Chloroplasts are those little plant and algal cell structures whose primary function is to collect light. But if the plant is attacked by a pathogen, chloroplasts cease making food out of the sunlight they collect and rush to the part of the plant that is under attack. They do this to help the plant fend off the pesky invaders.
Scientists knew that chloroplasts do this, but they have only now figured out what forces them to act in this way. There is a protein that forces the organelles into action. This was discovered by pathologists from the Imperial College London when they infected a tobacco relative with a pathogen of the Irish potato famine. What they found is that the chloroplasts were called to defend the plant by a protein known as chloroplast unusual positioning 1 or CHUP1 for short. The protein’s primary function is to move chloroplasts to the part of the plant where the light enters it.

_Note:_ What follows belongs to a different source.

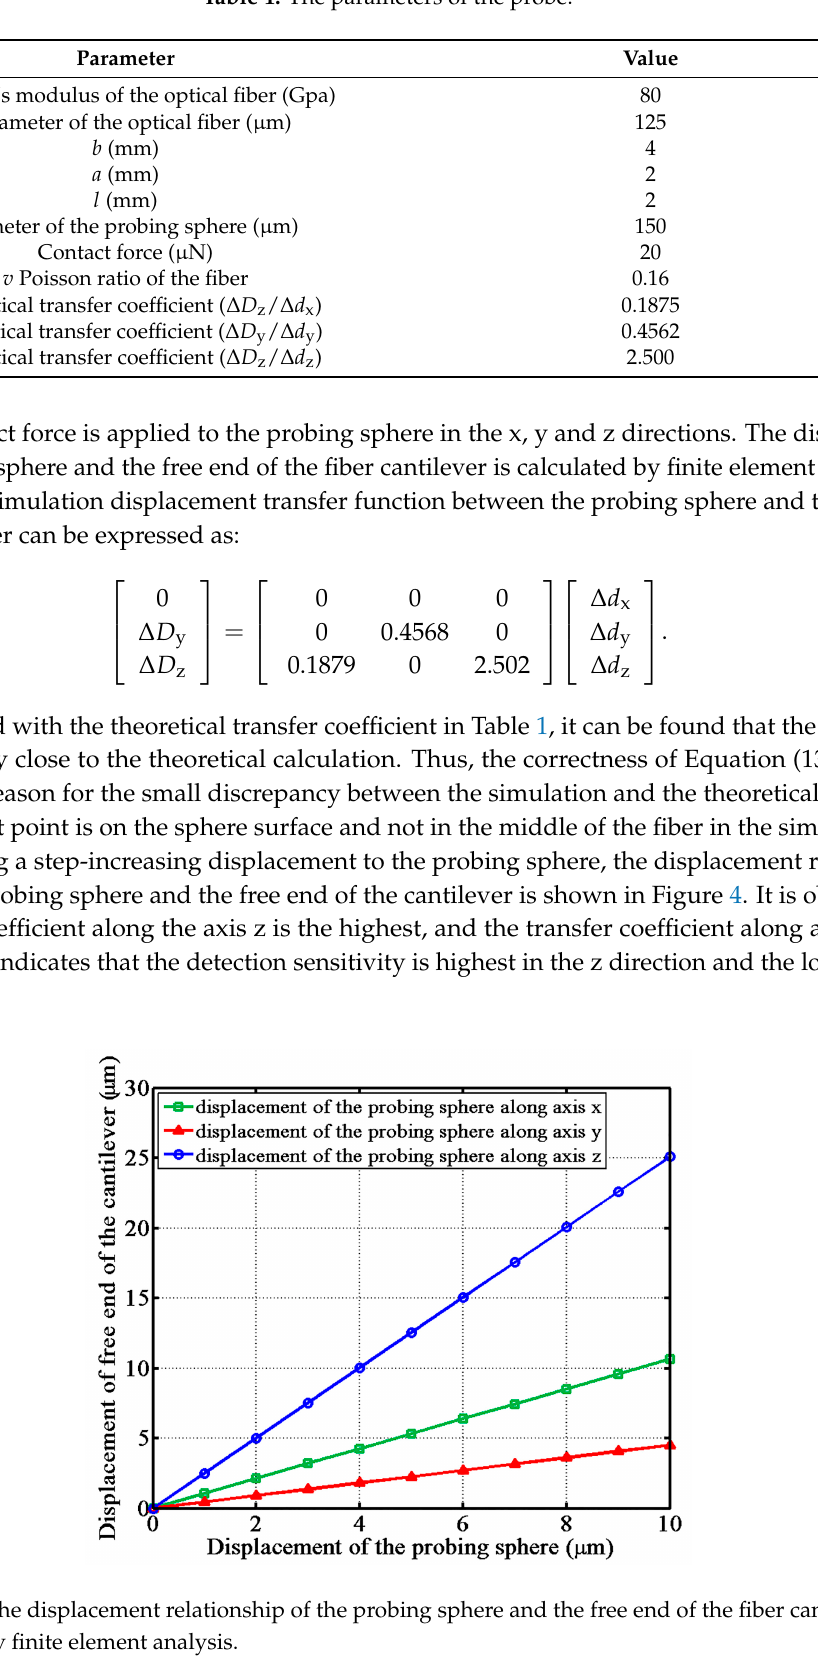
Table 1. The parameters of the probe.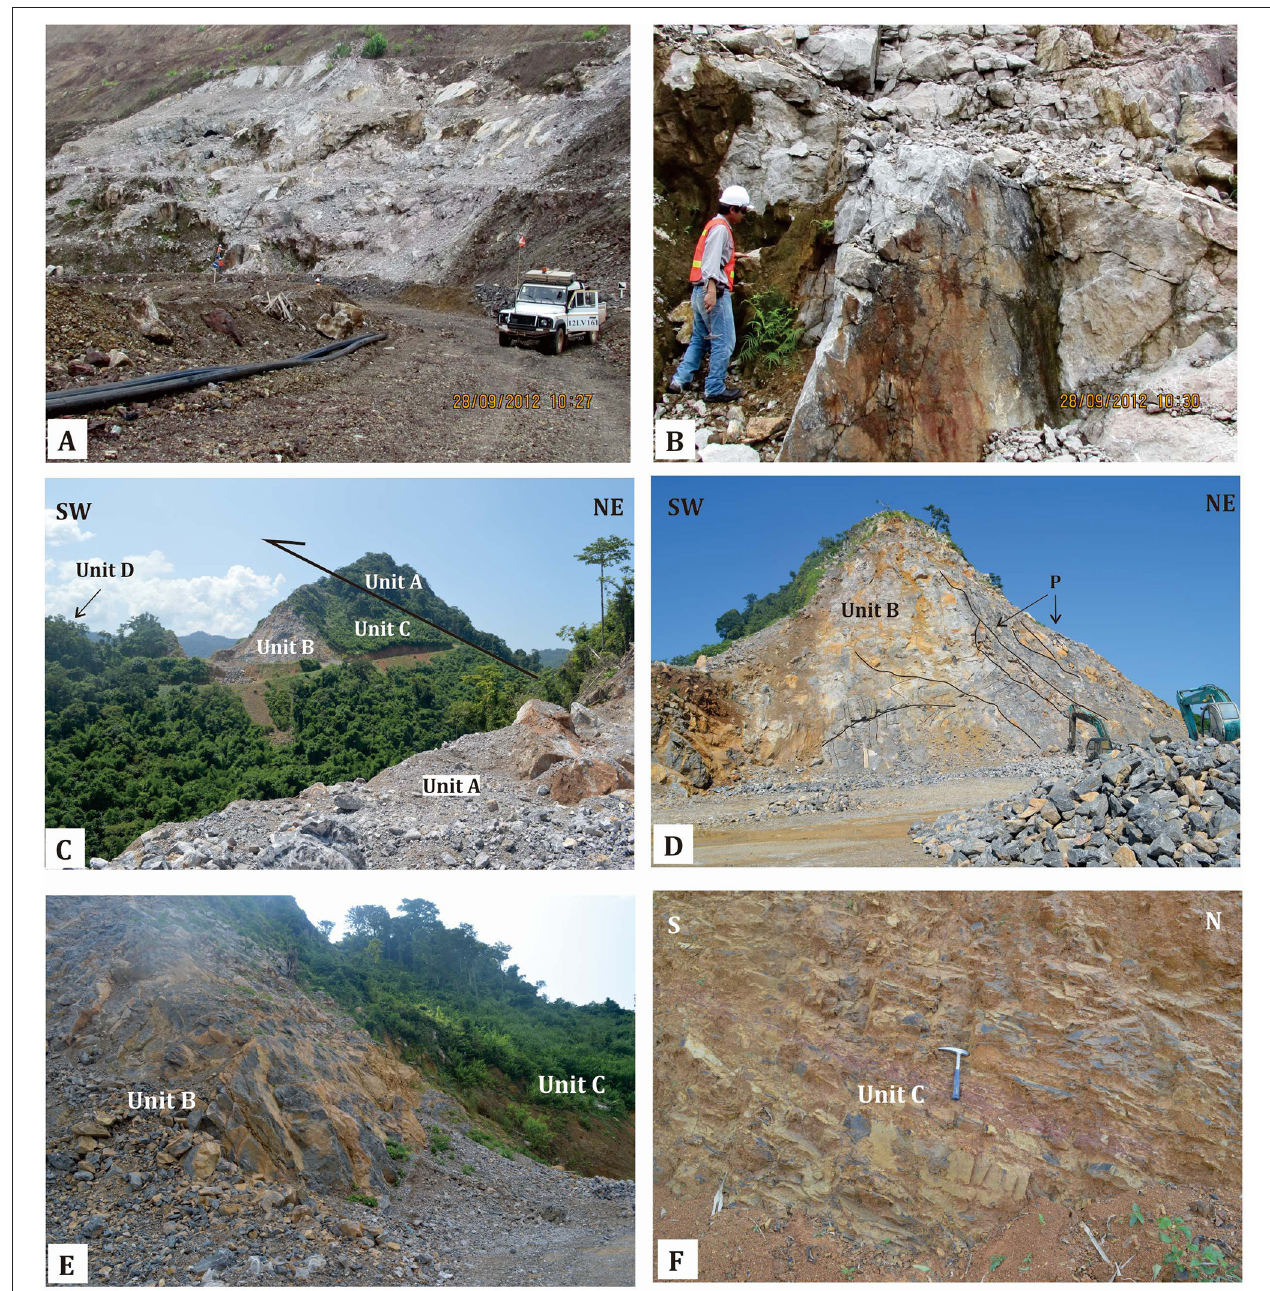
FIGURE 9 | Deformed and stratigraphically out-of-sequence light colored Wenlockian age limestone associated with black early Silurian graptolitic shales, and late Silurian radiolarian cherts of the Vang Ngang Formation at Sepon Mine, Laos. Southern margin of Truong Son Terrane. This is possibly an accretionary prism. (A) Sharp contact of Wenlockian limestone unit with Llandoverian shale and Ludlovian chert sequence. (B) Close-up of Wenlockian limestone showing strongly sheared block of the limestone [see Loydell et al. (2019) and Thassanapak et al. (2018) for details].Truong Son Terrane, Laos. Field photographs of limestone quarry 20km south of the Sepon mine but north of Tamky-Phuoc Son Suture ( Figure 1 for location), near southern margin of Truong Son Terrane showing Middle to Late Devonian and lower Carboniferous carbonate and younger siliciclastic succession. (C) Showing thrust slice of Middle to Upper Devonian carbonate succession (Unit A, as seen in foreground) over lower Carboniferous carbonate-siliciclastics (Units B, C, and D). (D) Main quarry showing complex structure including thrust fault with phacoid (P) and recumbent fold with vergence to the south. (E) Gradational contact between Unit B and Unit C showing evidence of upwards shallowing. (F) Unit C, siliciclastics - mainly light brown and red shale, interbedded with thin bedded siltstone and sandstone of a probable deltaic environment.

During the experiment, the scientists found a way to disable the CHUP1 gene, and due to this the chloroplasts were either slow to respond to an infection, or they ignored it completely. When CHUP1 was active, the chloroplasts stopped the process of photosynthesis and went to the site of the attack immediately to help defend the plant. The chloroplasts then wrapped around the microbe’s appendages, called haustoria, and released toxic by-products left behind from photosynthesis. This was all reported in a study published on January 9th of this year.
This reaction surprised scientists. They were not expecting the chloroplast to revert to behavior from a period when it was a free-living microbe. The researchers believe that they were photosynthetic bacterium at one point in their evolution and there is a high chance that this behavior was part of some primitive defense system which plants adopted at one point in their history to strengthen their immunity.